DETAIL: Task DEmonsTration Attribution for Interpretable In-context Learning
This addresses the need for interpretability in ICL, a key paradigm for flexible AI, but it is incremental as it builds on existing influence function methods.
The paper tackles the problem of interpreting in-context learning (ICL) in transformers by proposing DETAIL, an influence function-based attribution technique for task demonstrations, which is empirically verified as effective and computationally efficient, and it improves model performance through demonstration reordering and curation, with transferability shown from white-box to black-box models.

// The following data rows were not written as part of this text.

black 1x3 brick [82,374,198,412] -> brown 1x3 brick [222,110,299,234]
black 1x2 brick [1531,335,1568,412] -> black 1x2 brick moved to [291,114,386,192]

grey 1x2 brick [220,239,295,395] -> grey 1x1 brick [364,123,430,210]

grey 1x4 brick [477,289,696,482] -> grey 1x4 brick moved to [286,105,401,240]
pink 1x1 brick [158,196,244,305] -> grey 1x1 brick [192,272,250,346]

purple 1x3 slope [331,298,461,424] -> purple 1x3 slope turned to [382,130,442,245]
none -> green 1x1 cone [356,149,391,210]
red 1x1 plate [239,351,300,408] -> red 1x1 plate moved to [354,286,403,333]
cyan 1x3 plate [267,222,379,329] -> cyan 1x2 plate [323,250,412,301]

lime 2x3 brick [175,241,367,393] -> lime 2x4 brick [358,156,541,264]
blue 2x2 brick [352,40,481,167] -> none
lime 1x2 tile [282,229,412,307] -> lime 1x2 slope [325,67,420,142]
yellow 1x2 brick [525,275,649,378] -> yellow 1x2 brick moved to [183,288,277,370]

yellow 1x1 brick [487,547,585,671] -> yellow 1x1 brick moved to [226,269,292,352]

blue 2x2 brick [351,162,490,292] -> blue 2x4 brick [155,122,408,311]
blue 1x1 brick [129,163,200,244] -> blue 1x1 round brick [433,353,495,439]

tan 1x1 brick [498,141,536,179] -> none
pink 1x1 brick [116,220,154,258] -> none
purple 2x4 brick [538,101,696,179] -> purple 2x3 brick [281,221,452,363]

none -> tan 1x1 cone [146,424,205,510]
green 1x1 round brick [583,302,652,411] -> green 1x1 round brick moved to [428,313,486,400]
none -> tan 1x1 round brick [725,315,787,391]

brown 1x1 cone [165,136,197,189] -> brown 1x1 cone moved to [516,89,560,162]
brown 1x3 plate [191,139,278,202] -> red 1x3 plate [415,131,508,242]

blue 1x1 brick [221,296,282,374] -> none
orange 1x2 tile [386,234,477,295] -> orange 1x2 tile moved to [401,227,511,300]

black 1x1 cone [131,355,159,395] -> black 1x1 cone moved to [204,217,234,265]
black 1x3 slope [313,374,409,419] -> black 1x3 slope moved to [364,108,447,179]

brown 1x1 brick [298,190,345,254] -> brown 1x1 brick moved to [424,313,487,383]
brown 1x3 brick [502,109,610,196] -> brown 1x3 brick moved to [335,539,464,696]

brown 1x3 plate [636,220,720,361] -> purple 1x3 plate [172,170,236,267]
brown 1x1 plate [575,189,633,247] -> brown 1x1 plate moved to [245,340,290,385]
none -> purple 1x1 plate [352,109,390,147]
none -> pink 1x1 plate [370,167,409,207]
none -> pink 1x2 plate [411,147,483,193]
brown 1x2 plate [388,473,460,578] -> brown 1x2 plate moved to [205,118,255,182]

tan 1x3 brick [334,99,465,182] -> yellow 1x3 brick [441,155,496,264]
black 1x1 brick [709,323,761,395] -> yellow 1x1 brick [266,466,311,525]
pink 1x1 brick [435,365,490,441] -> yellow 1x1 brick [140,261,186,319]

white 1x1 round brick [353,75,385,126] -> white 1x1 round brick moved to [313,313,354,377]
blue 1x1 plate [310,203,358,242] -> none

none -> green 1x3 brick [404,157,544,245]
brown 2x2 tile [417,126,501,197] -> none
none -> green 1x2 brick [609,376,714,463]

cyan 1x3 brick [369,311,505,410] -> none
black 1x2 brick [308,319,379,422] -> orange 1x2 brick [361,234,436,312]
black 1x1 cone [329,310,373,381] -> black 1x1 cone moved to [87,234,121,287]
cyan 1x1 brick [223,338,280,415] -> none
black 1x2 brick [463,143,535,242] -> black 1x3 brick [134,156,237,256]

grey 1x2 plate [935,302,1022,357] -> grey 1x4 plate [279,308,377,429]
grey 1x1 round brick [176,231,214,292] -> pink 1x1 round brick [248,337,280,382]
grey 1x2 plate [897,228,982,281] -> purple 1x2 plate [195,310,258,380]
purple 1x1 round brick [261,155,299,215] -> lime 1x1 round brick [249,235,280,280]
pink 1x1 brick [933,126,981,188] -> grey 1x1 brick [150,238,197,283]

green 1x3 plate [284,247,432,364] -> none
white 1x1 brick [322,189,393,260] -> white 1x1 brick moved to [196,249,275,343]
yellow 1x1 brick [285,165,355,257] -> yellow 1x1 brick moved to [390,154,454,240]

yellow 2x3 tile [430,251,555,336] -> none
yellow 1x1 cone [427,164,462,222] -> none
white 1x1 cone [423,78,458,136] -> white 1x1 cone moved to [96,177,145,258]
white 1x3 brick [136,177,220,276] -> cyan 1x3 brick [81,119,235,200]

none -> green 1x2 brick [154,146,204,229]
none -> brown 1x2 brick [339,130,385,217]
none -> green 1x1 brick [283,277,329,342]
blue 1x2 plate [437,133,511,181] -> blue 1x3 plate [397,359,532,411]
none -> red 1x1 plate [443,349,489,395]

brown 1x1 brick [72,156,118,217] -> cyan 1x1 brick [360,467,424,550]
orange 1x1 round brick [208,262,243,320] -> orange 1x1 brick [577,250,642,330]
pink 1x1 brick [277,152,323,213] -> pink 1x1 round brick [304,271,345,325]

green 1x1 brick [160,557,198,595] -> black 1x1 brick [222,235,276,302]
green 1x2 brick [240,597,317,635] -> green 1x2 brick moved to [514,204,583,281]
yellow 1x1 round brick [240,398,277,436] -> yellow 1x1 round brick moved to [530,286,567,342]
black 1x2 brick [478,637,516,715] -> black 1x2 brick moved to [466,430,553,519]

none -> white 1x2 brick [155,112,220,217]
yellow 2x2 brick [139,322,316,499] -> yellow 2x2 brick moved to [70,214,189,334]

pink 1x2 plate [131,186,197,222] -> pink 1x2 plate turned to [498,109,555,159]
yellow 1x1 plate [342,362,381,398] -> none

In-context learning (ICL) allows transformer-based language models that are pre-trained on general text to quickly learn a specific task with a few "task demonstrations" without updating their parameters, significantly boosting their flexibility and generality. ICL possesses many distinct characteristics from conventional machine learning, thereby requiring new approaches to interpret this learning paradigm. Taking the viewpoint of recent works showing that transformers learn in context by formulating an internal optimizer, we propose an influence function-based attribution technique, DETAIL, that addresses the specific characteristics of ICL. We empirically verify the effectiveness of our approach for demonstration attribution while being computationally efficient. Leveraging the results, we then show how DETAIL can help improve model performance in real-world scenarios through demonstration reordering and curation. Finally, we experimentally prove the wide applicability of DETAIL by showing our attribution scores obtained on white-box models are transferable to black-box models in improving model performance.